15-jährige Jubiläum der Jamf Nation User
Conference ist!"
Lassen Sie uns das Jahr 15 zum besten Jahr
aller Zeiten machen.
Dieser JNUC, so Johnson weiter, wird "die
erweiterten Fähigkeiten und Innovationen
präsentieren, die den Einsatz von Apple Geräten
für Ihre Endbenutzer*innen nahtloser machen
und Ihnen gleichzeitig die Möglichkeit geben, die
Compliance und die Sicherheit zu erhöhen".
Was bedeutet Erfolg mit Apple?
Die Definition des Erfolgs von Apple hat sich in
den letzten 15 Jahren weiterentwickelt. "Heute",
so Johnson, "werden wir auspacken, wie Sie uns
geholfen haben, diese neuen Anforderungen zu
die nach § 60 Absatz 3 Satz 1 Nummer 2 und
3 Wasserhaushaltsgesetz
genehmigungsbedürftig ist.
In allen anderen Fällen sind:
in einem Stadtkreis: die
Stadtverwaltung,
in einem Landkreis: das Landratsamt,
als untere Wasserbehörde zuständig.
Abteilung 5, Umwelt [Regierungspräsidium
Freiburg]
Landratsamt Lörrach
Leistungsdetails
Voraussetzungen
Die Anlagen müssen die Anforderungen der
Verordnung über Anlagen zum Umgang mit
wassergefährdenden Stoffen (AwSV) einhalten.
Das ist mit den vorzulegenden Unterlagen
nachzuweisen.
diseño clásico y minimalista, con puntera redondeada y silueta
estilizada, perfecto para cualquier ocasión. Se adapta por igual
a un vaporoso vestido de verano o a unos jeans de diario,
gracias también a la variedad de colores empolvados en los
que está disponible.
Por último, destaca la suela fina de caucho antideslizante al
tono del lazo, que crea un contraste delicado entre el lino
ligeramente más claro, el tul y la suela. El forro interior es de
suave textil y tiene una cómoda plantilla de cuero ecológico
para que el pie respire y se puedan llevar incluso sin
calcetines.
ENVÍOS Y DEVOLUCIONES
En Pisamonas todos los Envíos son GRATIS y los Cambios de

------------------------------------------------------------------------

Reproduce, word for word and in full, only the lines above that start at the line with "präsentieren, die den" and run through the line with "Was bedeutet Erfolg mit Apple?", both ends included.

▶ [Solution to the problem]
präsentieren, die den Einsatz von Apple Geräten
für Ihre Endbenutzer*innen nahtloser machen
und Ihnen gleichzeitig die Möglichkeit geben, die
Compliance und die Sicherheit zu erhöhen".
Was bedeutet Erfolg mit Apple?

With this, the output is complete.